Jerome Powell, president of the United States Federal Reserve (FED), stated this March 30, 2026 in a conference at Harvard University that the fiscal problem of the United States does not yet lie in the current size of the debt, but in its trajectory.
“The level of debt is not unsustainable, but the path is,” said when answering a question on the growth of federal debt. And he concluded: “Our federal debt is growing substantially faster than our economy and that ratio is rising; in the long term, that is the definition of unsustainable.”
The following graph shows the United States federal debt, year by year. It is currently at 38.51 trillion dollars, a level that has been reached to finance wars and alleviate various economic crises, among other reasons that result in what is now It could be a structural problem (although Powell downplays it):


On the federal debt, the Congressional Budget Office foresees that between 2026 and 2036, large and growing public deficits will cause an increase in debt: “Federal debt in the hands of the public sector rises from 101% of GDP this year to 120% in 2036, exceeding its previous maximum of 106% of GDP in 1946,” shortly after the end of World War II, says this organization.
The statement was one of the most forceful messages of a talk in which Powell also spoke about inflation, interest rates, the crisis in the Middle East, financial regulation, employment and artificial intelligence.
Regarding the debt, he left a clear warning: «It is important that we return to a primary balance; “It won’t end well if we don’t do something soon.” However, he stressed that this is not a matter for the body he presides to resolve: “This is not the work of the FED, of course, and I limit myself to these high-level points.”
«We will reach inflation of 2%»
In monetary matters, Powell reiterated that the Federal Open Market Committee (FOMC) stay committed with bringing inflation back to 2%. “We will get there,” he assured. “The FOMC is and will remain committed to bringing inflation back to 2% on a sustained basis.”
As he explained, towards the end of 2024 the FED felt that it had “almost” reached that objective, despite the fact that “essentially 100% of economists” had anticipated a recession after the rapid rate hikes of 2022.
“We didn’t have one,” he said. On the contrary, he maintained that 2023 and 2024 were solid years, with an economy growing at 2.5%, inflation at “two and something” and a labor market close to full employment. “I would call that a soft landing; we did it,” he said.
But, the most recent inflation data in the United States places the consumer price index (CPI) with a growth 2.5% year-on-year.
Powell noted that the disinflation process became complicated again. He indicated that the import tariffs established by President Donald Trump are adding pressure on prices (since the tariff cost is transmitted to the final consumer) and that the escalation in the Middle East could impact energy.
“Tariff inflation is visible and we believe it is really just a one-time price increase,” he said. He estimated that this factor “is adding between half and a full percentage point to inflation.” Added to this are now geopolitical events (such as the war in Iran and the consequent rise in the price of oil) which, he said, “will certainly affect gasoline prices.”
Powell also defended internal debate within the FED in times of uncertainty. Although he acknowledged recent disagreements over the direction of interest rates, he said he doesn’t see that complicating his job.
“When you have a really difficult problem it helps to listen to all sides.” For Powell, in a situation in which there is “downside risk for the labor market” and “upside risk for inflation,” demanding unanimity would be “almost misleading.”
The FED: politically independent, but regulatory active
In financial regulation, Powell clearly differentiated the independence of the FED in monetary policy from its more collaborative role in supervision.

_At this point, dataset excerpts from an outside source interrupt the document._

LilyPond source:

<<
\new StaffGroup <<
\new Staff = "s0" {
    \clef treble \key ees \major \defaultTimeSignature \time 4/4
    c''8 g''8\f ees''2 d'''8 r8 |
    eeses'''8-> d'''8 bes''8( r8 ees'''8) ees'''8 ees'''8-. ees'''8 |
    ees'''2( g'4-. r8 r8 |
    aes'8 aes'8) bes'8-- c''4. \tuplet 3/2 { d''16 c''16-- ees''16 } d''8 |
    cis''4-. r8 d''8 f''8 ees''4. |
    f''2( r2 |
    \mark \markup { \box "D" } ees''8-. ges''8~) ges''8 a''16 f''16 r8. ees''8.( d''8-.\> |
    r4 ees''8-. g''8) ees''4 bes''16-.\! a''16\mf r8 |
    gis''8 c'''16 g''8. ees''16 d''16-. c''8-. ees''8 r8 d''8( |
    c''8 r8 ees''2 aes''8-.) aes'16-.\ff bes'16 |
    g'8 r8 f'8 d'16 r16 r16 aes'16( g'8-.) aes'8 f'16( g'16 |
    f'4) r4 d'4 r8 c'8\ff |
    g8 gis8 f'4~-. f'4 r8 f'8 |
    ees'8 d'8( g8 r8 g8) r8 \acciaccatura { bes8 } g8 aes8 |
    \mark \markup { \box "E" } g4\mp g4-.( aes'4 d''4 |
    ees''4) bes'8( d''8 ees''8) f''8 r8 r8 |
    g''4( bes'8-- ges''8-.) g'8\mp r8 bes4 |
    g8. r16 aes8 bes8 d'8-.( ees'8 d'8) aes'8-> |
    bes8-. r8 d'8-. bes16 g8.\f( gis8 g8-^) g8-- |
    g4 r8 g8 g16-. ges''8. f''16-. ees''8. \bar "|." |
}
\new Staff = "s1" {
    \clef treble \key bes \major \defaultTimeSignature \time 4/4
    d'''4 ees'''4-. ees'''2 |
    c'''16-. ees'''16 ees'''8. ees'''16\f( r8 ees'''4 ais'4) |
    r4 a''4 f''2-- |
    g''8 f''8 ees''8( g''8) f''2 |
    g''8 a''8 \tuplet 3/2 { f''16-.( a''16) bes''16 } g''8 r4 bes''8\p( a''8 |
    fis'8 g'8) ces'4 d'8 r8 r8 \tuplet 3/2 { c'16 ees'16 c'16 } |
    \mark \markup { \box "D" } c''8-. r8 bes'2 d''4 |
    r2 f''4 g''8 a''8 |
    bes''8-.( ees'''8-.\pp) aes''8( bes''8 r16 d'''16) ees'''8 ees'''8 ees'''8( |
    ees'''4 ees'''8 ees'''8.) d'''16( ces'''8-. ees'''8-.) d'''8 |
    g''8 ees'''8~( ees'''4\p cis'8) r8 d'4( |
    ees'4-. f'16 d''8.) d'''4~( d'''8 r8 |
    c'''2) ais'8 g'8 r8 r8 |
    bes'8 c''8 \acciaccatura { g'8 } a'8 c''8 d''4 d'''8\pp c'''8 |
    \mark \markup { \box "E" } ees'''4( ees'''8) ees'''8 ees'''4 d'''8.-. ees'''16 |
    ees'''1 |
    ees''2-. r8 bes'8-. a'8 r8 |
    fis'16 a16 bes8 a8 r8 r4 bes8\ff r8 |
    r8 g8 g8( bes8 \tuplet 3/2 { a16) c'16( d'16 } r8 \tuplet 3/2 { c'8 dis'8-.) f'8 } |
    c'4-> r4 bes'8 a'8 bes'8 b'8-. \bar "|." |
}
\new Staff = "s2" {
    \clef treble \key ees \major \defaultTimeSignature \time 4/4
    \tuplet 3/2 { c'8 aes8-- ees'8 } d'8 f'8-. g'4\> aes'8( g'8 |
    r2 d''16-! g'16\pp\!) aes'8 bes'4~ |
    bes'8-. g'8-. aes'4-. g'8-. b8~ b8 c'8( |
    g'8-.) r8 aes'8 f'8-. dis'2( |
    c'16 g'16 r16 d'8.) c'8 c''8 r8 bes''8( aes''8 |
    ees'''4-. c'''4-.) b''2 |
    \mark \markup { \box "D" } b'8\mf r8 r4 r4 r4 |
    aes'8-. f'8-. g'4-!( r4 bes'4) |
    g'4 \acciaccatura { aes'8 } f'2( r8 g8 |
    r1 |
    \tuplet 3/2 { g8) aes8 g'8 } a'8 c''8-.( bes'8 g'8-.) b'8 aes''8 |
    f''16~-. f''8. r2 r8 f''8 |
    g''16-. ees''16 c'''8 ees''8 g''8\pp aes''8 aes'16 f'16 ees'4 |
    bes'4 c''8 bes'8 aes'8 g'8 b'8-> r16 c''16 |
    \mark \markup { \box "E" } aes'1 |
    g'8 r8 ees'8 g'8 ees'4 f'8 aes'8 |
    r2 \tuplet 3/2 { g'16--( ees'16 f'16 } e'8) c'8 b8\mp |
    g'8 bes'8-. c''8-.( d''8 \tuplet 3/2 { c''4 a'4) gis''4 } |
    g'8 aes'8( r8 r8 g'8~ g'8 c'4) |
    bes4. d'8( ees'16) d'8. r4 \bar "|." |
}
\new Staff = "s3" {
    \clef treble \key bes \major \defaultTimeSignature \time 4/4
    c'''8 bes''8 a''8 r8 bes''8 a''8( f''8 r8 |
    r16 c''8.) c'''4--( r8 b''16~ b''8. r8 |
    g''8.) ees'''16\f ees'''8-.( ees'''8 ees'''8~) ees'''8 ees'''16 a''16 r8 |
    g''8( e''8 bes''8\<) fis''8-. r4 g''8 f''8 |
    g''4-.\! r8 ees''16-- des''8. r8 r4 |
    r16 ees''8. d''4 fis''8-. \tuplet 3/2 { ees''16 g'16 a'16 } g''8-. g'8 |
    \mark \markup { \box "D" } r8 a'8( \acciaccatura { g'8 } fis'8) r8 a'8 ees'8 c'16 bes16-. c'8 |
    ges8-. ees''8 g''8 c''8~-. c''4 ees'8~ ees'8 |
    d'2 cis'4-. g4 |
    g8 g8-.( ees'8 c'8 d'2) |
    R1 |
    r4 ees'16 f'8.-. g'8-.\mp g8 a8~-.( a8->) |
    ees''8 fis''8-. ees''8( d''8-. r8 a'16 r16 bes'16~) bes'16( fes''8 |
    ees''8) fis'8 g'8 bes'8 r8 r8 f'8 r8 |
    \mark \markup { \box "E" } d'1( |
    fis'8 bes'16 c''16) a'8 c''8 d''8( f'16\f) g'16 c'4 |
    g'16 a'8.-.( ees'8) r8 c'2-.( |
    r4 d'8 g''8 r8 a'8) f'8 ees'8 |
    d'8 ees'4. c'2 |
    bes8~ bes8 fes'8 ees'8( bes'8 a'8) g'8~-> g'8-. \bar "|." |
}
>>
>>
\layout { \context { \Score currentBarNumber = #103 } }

“The FED needs to be fully politically independent” when it comes to rates and inflation, he said. But in regulation, he explained, the current legal framework gives a specific role to the vice president of supervision, which makes the president of the central bank “one more voter” in many of these matters.
Faced with the risk of a new financial crisis, he said that The system is more robust today than before 2008, although not free of threats.
“We want a highly resilient financial system and we have it,” he stated. Still, he added that “no one in this business will give you the green light,” because there are always risks to monitor. Regarding private credit — which, as CriptoNoticias has reported, shows signs of being an industry with a crisis in full expansion — Powell commented that the FED follows it “super carefully” and that, for now, “it does not seem to have the elements of a broader systemic event.”
A “textbook” Powell who did not move the market
Like so many other times, Powell avoided going off script. He did not offer risky definitions or sharp judgments on the most sensitive issues, but rather moved within the margins of political correctness, with measured and carefully formulated responses so as not to open new fronts of controversy.
Even though he left strong statements about the trajectory of the US debt, The general tone of his intervention was one of caution: broad diagnosis, long-term warnings and no disruptive signals for the short term.
This moderate profile was also reflected in the market reaction. In a context of high expectations for the possibility that Powell would reveal some clue capable of altering the course of financial assets, that ultimately did not happen.
Bitcoinfor its part, remained relatively stable and above the 66,000 dollars, without registering sudden movements during or after the conference.